**INPUT DATA:**
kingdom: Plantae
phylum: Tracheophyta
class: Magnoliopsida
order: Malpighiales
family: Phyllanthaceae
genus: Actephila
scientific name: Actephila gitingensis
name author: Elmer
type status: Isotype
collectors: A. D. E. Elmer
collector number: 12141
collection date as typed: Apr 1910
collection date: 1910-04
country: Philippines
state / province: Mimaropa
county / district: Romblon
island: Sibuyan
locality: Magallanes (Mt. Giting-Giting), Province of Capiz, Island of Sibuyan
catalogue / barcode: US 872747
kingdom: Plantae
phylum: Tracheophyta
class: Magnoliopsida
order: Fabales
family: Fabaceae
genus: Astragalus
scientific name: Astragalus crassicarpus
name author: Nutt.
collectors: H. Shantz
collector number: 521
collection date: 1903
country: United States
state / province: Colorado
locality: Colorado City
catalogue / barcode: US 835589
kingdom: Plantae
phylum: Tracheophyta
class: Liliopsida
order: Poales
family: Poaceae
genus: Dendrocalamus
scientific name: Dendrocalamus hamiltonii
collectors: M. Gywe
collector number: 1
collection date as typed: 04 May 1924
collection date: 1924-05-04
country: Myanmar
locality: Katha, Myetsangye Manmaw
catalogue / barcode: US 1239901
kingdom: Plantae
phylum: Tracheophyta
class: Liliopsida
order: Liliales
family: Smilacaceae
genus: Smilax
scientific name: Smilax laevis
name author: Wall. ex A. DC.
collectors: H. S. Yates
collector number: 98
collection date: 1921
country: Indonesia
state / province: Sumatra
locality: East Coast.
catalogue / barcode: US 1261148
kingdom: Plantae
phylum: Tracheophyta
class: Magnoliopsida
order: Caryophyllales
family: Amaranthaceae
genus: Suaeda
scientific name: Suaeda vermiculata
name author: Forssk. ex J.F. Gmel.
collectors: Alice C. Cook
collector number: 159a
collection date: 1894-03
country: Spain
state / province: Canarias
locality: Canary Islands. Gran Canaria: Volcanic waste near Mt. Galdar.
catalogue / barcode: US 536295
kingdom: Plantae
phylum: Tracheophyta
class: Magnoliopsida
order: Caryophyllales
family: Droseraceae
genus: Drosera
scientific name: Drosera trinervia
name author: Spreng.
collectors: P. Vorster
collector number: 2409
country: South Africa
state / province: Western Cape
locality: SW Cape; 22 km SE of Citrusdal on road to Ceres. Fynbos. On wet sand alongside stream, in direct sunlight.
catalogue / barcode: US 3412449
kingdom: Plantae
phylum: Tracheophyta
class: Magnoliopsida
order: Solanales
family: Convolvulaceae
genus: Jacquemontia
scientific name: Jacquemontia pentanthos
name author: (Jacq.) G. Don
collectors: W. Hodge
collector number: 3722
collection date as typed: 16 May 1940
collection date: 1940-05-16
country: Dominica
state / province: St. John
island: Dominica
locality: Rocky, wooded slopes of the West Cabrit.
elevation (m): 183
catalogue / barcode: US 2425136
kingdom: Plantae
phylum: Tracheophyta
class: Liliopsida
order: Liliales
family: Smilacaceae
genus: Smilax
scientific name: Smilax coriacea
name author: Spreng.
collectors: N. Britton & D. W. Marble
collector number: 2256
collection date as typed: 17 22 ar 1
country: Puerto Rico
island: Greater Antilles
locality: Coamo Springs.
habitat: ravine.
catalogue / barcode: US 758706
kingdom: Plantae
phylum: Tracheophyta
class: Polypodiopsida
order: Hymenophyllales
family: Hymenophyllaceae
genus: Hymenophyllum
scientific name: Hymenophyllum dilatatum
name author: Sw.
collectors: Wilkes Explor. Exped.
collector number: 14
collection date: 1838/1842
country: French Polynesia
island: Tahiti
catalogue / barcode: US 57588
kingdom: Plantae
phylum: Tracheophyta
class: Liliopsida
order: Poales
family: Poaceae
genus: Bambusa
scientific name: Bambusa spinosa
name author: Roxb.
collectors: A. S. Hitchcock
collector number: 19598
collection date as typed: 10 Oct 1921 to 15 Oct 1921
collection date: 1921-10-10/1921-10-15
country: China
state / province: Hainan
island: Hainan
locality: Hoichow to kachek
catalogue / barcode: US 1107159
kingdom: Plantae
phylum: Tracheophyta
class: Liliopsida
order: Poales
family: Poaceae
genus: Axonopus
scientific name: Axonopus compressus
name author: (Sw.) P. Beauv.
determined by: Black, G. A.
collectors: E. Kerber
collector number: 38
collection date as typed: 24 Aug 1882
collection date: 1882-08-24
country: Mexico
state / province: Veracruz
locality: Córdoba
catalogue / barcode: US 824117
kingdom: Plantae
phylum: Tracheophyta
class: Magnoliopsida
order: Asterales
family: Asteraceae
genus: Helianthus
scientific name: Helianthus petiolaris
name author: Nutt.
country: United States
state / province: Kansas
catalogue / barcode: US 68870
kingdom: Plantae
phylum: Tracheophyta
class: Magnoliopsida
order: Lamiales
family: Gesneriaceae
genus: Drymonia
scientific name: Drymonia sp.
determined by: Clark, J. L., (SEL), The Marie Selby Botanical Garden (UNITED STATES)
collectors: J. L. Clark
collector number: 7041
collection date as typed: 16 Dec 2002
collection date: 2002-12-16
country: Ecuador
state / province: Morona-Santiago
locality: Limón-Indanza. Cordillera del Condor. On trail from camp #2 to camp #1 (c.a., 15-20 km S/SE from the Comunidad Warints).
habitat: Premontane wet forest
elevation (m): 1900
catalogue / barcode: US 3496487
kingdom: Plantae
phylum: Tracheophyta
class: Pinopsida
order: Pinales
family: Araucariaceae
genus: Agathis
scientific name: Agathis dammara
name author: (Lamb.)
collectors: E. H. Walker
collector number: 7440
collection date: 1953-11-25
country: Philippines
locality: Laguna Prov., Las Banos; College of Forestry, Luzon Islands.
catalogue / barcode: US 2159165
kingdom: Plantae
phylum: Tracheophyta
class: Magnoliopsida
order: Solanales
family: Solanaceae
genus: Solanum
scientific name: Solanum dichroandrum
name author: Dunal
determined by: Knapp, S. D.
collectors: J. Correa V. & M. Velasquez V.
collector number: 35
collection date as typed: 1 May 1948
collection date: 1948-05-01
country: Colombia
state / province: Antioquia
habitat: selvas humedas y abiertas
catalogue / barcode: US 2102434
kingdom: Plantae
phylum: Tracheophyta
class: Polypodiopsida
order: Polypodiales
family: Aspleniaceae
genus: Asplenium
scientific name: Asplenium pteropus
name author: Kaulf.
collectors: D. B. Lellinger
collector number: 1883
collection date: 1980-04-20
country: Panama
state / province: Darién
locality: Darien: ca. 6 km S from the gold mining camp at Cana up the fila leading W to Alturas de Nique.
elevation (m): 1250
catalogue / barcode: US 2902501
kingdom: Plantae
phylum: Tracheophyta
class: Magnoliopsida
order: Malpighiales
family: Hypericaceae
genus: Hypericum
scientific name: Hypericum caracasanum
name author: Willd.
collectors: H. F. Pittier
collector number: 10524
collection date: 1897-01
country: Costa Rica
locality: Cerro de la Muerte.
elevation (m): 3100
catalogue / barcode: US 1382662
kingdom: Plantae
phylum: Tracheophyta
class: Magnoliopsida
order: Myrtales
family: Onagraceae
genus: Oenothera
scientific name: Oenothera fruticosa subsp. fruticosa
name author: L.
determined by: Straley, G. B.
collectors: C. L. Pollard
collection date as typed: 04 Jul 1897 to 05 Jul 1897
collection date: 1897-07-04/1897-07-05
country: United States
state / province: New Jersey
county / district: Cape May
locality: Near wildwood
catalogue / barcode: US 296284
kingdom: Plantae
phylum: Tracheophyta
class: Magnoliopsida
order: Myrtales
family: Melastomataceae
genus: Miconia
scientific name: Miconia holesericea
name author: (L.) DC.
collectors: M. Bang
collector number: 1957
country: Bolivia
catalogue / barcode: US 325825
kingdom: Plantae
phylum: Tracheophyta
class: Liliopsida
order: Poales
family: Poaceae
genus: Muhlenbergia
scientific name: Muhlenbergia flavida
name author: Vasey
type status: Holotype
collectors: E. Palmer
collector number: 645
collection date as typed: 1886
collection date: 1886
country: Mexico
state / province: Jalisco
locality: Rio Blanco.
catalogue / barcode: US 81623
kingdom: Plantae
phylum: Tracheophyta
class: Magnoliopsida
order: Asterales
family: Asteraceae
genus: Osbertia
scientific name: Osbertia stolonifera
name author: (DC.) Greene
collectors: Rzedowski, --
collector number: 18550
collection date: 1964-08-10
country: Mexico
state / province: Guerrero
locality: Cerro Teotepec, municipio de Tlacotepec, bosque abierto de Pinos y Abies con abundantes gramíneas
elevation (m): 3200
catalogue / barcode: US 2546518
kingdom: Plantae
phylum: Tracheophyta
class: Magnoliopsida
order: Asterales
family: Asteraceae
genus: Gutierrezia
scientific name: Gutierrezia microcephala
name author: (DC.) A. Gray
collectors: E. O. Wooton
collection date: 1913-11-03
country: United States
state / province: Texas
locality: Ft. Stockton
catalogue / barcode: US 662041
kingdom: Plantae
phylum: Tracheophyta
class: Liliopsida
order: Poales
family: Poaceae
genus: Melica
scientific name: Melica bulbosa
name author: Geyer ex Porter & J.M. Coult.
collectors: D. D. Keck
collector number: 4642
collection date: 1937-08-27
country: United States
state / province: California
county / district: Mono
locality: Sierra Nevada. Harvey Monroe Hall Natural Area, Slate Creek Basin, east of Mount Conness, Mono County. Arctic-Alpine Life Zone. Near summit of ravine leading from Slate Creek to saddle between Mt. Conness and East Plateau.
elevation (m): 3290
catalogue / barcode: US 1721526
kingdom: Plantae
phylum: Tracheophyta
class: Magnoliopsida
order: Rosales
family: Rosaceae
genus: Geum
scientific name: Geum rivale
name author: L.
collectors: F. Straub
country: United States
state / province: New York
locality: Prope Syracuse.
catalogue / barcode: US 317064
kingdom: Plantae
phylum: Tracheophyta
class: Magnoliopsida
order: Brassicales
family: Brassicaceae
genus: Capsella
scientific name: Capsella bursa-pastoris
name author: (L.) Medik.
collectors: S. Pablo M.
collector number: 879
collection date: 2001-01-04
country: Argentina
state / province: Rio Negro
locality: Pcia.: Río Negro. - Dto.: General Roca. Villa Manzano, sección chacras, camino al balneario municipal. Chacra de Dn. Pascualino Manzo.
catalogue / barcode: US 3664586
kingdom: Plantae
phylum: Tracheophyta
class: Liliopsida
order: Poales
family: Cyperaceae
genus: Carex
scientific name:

**EXERCISE INSTRUCTIONS:**
Please rewrite the lines from the one containing "locality: Cerro Teotepec, municipio" through the one containing "collectors: D. D. Keck", both included, as a numbered list without blank lines.

**RESULT OF THIS TASK:**
1. locality: Cerro Teotepec, municipio de Tlacotepec, bosque abierto de Pinos y Abies con abundantes gramíneas
2. elevation (m): 3200
3. catalogue / barcode: US 2546518
4. kingdom: Plantae
5. phylum: Tracheophyta
6. class: Magnoliopsida
7. order: Asterales
8. family: Asteraceae
9. genus: Gutierrezia
10. scientific name: Gutierrezia microcephala
11. name author: (DC.) A. Gray
12. collectors: E. O. Wooton
13. collection date: 1913-11-03
14. country: United States
15. state / province: Texas
16. locality: Ft. Stockton
17. catalogue / barcode: US 662041
18. kingdom: Plantae
19. phylum: Tracheophyta
20. class: Liliopsida
21. order: Poales
22. family: Poaceae
23. genus: Melica
24. scientific name: Melica bulbosa
25. name author: Geyer ex Porter & J.M. Coult.
26. collectors: D. D. Keck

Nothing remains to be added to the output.